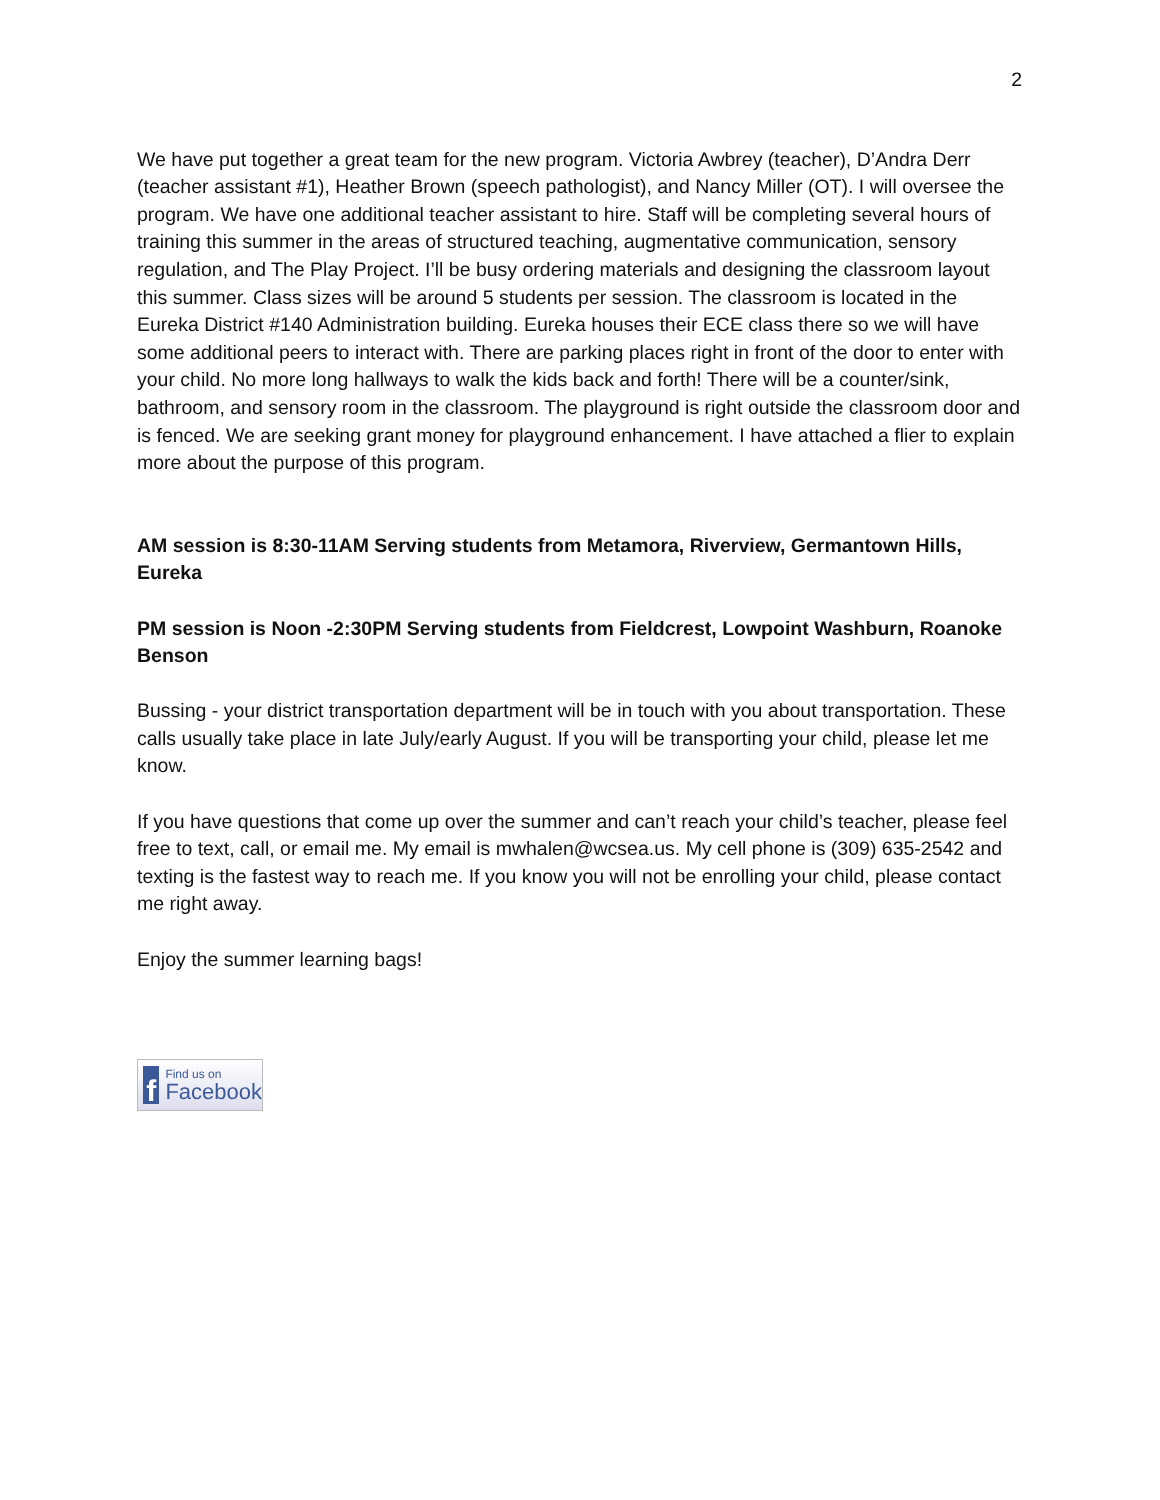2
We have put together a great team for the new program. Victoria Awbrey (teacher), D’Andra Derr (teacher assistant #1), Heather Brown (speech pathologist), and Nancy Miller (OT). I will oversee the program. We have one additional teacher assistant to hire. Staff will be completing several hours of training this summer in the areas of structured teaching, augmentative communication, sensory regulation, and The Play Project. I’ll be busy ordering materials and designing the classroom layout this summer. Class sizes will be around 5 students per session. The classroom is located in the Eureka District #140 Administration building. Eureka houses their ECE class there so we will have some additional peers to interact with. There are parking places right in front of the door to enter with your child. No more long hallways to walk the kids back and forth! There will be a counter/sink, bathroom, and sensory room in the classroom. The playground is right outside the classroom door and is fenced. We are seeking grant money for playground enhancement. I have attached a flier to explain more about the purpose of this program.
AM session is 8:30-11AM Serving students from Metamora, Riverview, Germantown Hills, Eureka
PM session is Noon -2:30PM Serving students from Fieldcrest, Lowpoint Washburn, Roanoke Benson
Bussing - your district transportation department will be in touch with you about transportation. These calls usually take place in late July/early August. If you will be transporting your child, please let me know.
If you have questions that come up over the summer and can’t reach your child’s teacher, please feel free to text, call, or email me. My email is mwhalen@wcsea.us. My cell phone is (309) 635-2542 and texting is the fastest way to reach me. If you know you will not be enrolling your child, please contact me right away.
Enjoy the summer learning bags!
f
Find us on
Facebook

EXERCISE REQUIREMENTS — Make an exact copy of the records above, one that has none of the pictures.

EXPECTED ANSWER —
2
We have put together a great team for the new program. Victoria Awbrey (teacher), D’Andra Derr (teacher assistant #1), Heather Brown (speech pathologist), and Nancy Miller (OT). I will oversee the program. We have one additional teacher assistant to hire. Staff will be completing several hours of training this summer in the areas of structured teaching, augmentative communication, sensory regulation, and The Play Project. I’ll be busy ordering materials and designing the classroom layout this summer. Class sizes will be around 5 students per session. The classroom is located in the Eureka District #140 Administration building. Eureka houses their ECE class there so we will have some additional peers to interact with. There are parking places right in front of the door to enter with your child. No more long hallways to walk the kids back and forth! There will be a counter/sink, bathroom, and sensory room in the classroom. The playground is right outside the classroom door and is fenced. We are seeking grant money for playground enhancement. I have attached a flier to explain more about the purpose of this program.
AM session is 8:30-11AM Serving students from Metamora, Riverview, Germantown Hills, Eureka
PM session is Noon -2:30PM Serving students from Fieldcrest, Lowpoint Washburn, Roanoke Benson
Bussing - your district transportation department will be in touch with you about transportation. These calls usually take place in late July/early August. If you will be transporting your child, please let me know.
If you have questions that come up over the summer and can’t reach your child’s teacher, please feel free to text, call, or email me. My email is mwhalen@wcsea.us. My cell phone is (309) 635-2542 and texting is the fastest way to reach me. If you know you will not be enrolling your child, please contact me right away.
Enjoy the summer learning bags!
f
Find us on
Facebook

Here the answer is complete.